Heureusement, Rachel a une meilleure amie, Hortense, avec qui elle fait les 400 coups. Mais là encore, Rachel n'est pas au bout des ses peines, et même si l'histoire finit bien pour elle (on connaît enfin la raison pour laquelle elle dort toute habillée), on ne peut s'empêcher de verser quelques larmes au bout du compte.
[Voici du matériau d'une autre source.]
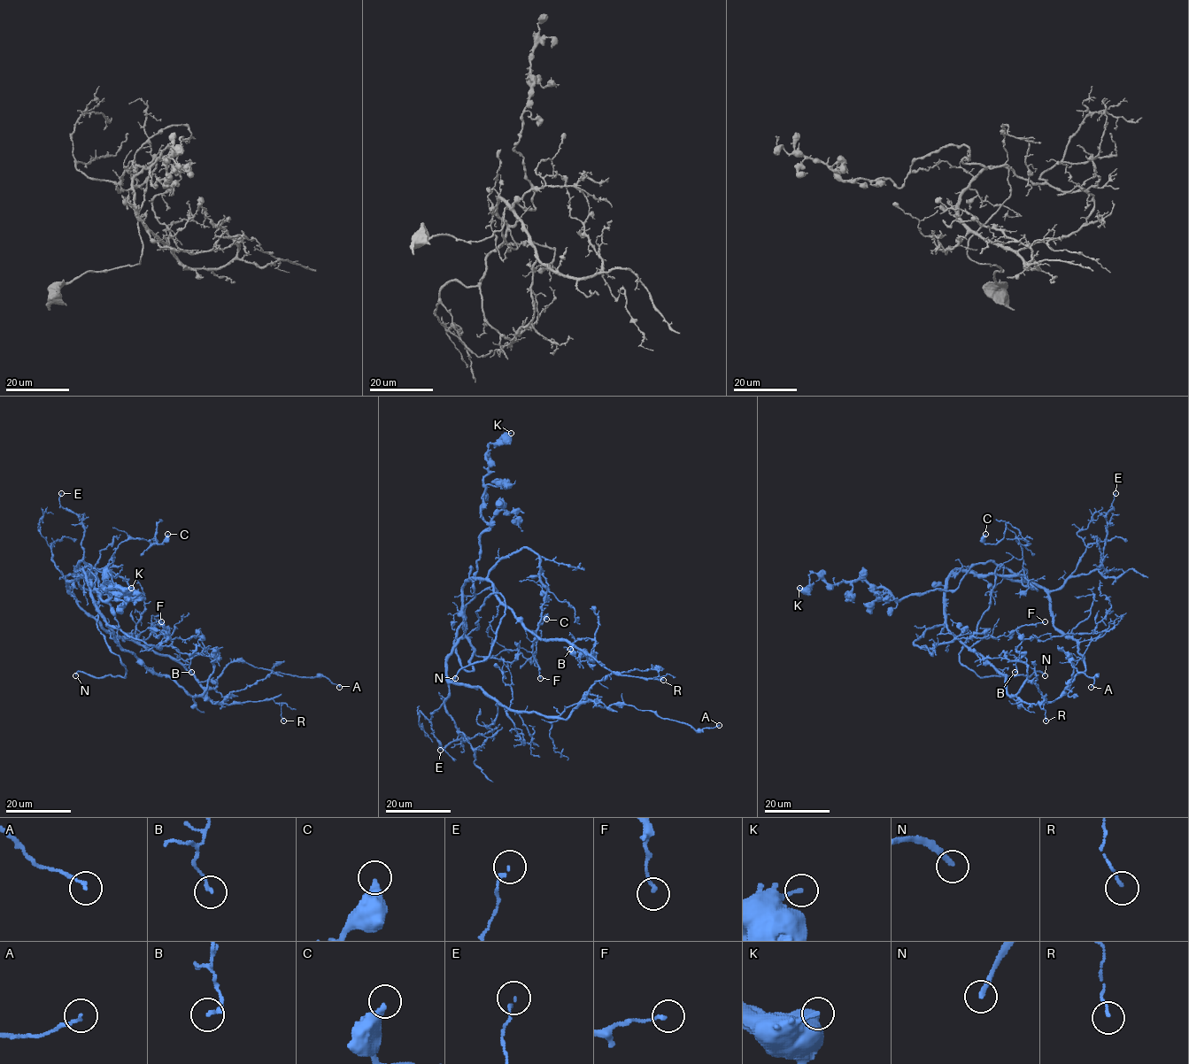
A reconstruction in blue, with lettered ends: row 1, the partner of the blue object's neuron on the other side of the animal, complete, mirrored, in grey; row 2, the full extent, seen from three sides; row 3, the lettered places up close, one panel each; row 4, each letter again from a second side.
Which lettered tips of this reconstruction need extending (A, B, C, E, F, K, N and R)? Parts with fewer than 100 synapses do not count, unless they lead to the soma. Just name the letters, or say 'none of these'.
N

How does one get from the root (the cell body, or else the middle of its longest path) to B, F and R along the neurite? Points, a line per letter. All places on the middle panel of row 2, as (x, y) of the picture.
B: (451, 650), (469, 579), (488, 580), (542, 639), (565, 639), (590, 661), (595, 641), (570, 649)
F: (451, 650), (465, 629), (465, 584), (528, 548), (546, 589), (532, 651), (540, 678)
R: (451, 650), (465, 629), (462, 587), (469, 579), (485, 579), (542, 639), (565, 639), (621, 674), (663, 680)

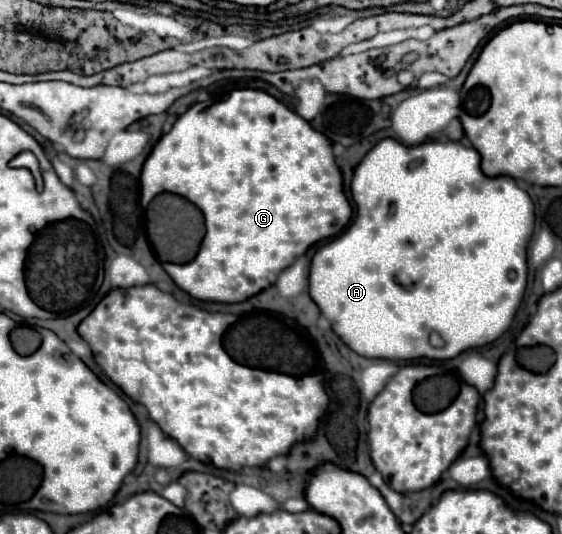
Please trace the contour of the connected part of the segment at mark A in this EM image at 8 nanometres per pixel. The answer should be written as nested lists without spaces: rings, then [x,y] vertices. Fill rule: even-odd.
[[[382,139],[374,149],[368,151],[368,155],[358,165],[358,171],[354,171],[352,179],[352,199],[356,203],[356,215],[350,223],[350,227],[340,233],[336,239],[322,245],[310,267],[310,295],[320,307],[322,315],[332,323],[332,329],[342,337],[342,341],[354,349],[356,353],[364,357],[382,357],[382,359],[396,359],[396,361],[408,361],[408,359],[452,359],[460,355],[466,349],[482,347],[492,341],[496,341],[512,323],[516,309],[524,297],[526,289],[526,247],[534,229],[534,205],[526,191],[522,191],[516,181],[508,175],[498,177],[486,177],[480,171],[480,155],[474,147],[464,147],[460,141],[426,141],[416,147],[406,147],[396,139]],[[436,331],[442,335],[446,345],[442,349],[436,349],[428,343],[430,333]]]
L'écriture de Raphaële Moussafir est proche du parler enfantin et c'est vrai qu'on pourrait s'y méprendre, mais le regard qu'elle porte sur sa vie et celle de son entourage est plus proche de celui d'une adulte. Par ailleurs, l'âge de la narratrice ne correspond pas vraiment à l'âge de lecture. Mais pour ma part, en tant qu'adulte, j'ai beaucoup aimé ce livre!





mercredi 22 août 2012

"Rien", Janne Teller, éditions du Panama, 2007


Derrière ce drôle de titre se cache l’histoire d’une classe de 4ème d’un collège danois, bouleversée par le départ inopiné d’un de leur camarade de classe, Pierre Anthon. Un jour, celui-ci décide tout simplement de quitter le cours et de ne plus jamais revenir. La raison ? Pour lui, rien ne signifie rien. L’école, la vie, la mort... Rien. « La vie n’est qu’un jeu qui consiste à exceller dans l’art de faire semblant et d’y être précisément le meilleur », d’après lui. Toute la classe est chamboulée par son départ et par ses paroles. D’autant que Pierre Anthon est loin de se faire oublier puisqu’il a élu domicile dans un prunier près de l’école. De là, il peut balancer à qui ne veut pas l’entendre, ses maximes nihilistes : « Et pourquoi est-ce si important d’apprendre à dire merci, et de rien, et bonjour, et comment allez-vous, quand bientôt aucun d’entre nous n’ira plus nulle part… »
Pour échapper à ce néant qui les guette, toute la classe décide de prouver à Pierre Anthon que la vie a un sens. Chose délicate et surtout intangible. Mais pas pour eux…
L’histoire est racontée par Agnès, une élève de la classe. Elle décrit ce que représente « la signification » pour chaque enfant, jusqu’à ce que tout dégénère. On suit donc le cheminement de cette tragédie à travers son regard. Un regard détaché, presque médical, sans jugement de valeurs sur ces évènements mais qui explique comment le doute et l’aspiration au néant s’insinuent progressivement en chacun.
Jusqu’à la folie. Et ça fait froid dans le dos ! Par certains côtés, ce livre m’a fait penser à Sa Majesté des mouches de William Golding, ou comment les enfants entre eux sont capables du pire pour survivre. Un Rien qui n’est pas rien !

lundi 20 août 2012

"La fois où je suis devenu écrivain", de Vincent Cuvellier

Auteur pour la jeunesse à succès, Vincent Cuvellier n’a pourtant pas toujours connu la gloire, et c’est ce qu’il raconte dans cette courte autobiographie d’une soixantaine de pages.
Adolescent très moyen à l’école voire médiocre, Vincent ne souhaite qu’une seule chose : devenir écrivain. Mais vu ses résultats scolaires, personne n’y croit ! A 16 ans, on lui suggère même fortement d’arrêter les études ! Le voici donc à 16 ans, chômeur et pointeur à l’ANPE (du temps où ça n’était pas Pôle emploi…) sans diplômes. Mais bon, comme ce qu’il veut faire dans la vie c’est poète maudit et qu’il n’existe aucune formation pour cela, les diplômes il s’en moque un peu. Il se retrouve donc à faire de petits boulots, juste histoire de s’occuper un peu en attendant des jours meilleurs.
Et un beau jour, un ami l’informe d’un concours d’écriture national : le Prix du jeune écrivain. Vincent se lance et donne tout. L’inspiration vient progressivement, il tente une nouvelle forme d’écriture, proche de l’oralité. C’est violent, c’est choquant et ça met mal à l’aise mais le talent est là. D’ailleurs, il va l’obtenir ce prix ! Le problème, c’est qu’une fois le prix obtenu, et tout ce qui s’en suit, l’inspiration ne vient plus. Commence alors pour lui une longue période d’errance et d’expérimentations de toutes sortes. Une période où il va se chercher. Cette recherche prend fin le jour où il découvre la littérature jeunesse et toute l’étendue de créativité et de liberté de ton qu’elle recèle !
Toujours avec humour et un sens acéré de la synthèse, Vincent Cuvellier réussit une fois de plus à tenir son lecteur, ado ou non, et s’amuse de cet exercice si classique qu’est l’autobiographie.